HUKUM

Rangkaian Gugatan Hukum Terkini: Dari Ijazah Ditolak hingga Penghasutan KUHP, Apa Dampaknya?

×

Rangkaian Gugatan Hukum Terkini: Dari Ijazah Ditolak hingga Penghasutan KUHP, Apa Dampaknya?

Share this article
Rangkaian Gugatan Hukum Terkini: Dari Ijazah Ditolak hingga Penghasutan KUHP, Apa Dampaknya?
Rangkaian Gugatan Hukum Terkini: Dari Ijazah Ditolak hingga Penghasutan KUHP, Apa Dampaknya?

GemaWarta – 16 April 2026 | Berbagai gugatan hukum belakangan ini menjadi sorotan publik, menampilkan dinamika antara institusi negara, pelaku bisnis, dan aktivis hukum. Dari penolakan ijazah di Pengadilan Negeri Solo hingga penolakan Mahkamah Konstitusi atas gugatan delapan pasal KUHP, tiap kasus mengungkap tantangan regulasi, prosedur peradilan, dan implikasi kebijakan nasional.

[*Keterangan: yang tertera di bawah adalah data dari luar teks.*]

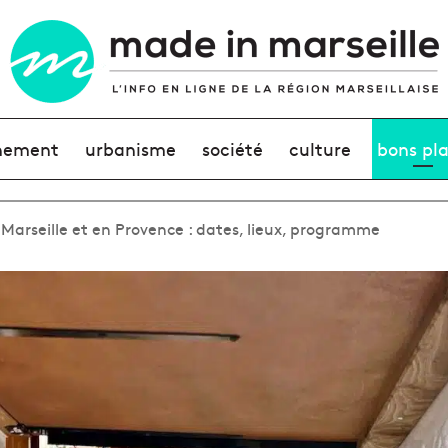
nement
urbanisme
société
culture
bons pl
Marseille et en Provence : dates, lieux, programme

Kasus pertama melibatkan perguruan tinggi CLS yang mengajukan permohonan pengakuan ijazahnya di Pengadilan Negeri (PN) Solo. Permohonan tersebut ditolak, memicu reaksi Presiden Joko Widodo yang meminta tim hukum negara untuk meningkatkan kewaspadaan dalam menanggapi litigasi serupa. Jokowi menekankan pentingnya kepastian hukum bagi institusi pendidikan, sekaligus mengingatkan bahwa prosedur administrasi harus dipenuhi secara lengkap sebelum menuntut ke pengadilan.

🔖 Baca juga:
Oditur Militer Tolak Permintaan Split Berkas: Mengapa Tiga Oknum TNI Tetap Digabung dalam Kasus Pembunuhan Kacab Bank

Di sektor pariwisata, Gubernur Bali Wayan Koster memberikan ruang bagi PT Indonesia Kaishi Tourism Property Investment Development Group (PT Bina Nusa Property) untuk menggugat Pemerintah Provinsi Bali terkait proyek lift kaca di Pantai Kelingking, Nusa Penida. Setelah sebelumnya mencabut gugatan karena dokumen tidak lengkap, pengembang mengajukan gugatan baru, menuntut proses hukum yang adil. Kepala Biro Hukum Setda Bali, Ngurah Satria, menjelaskan bahwa pencabutan sebelumnya tidak menghilangkan hak hukum penggugat, melainkan memicu proses dismissal yang kini berlanjut dengan gugatan baru.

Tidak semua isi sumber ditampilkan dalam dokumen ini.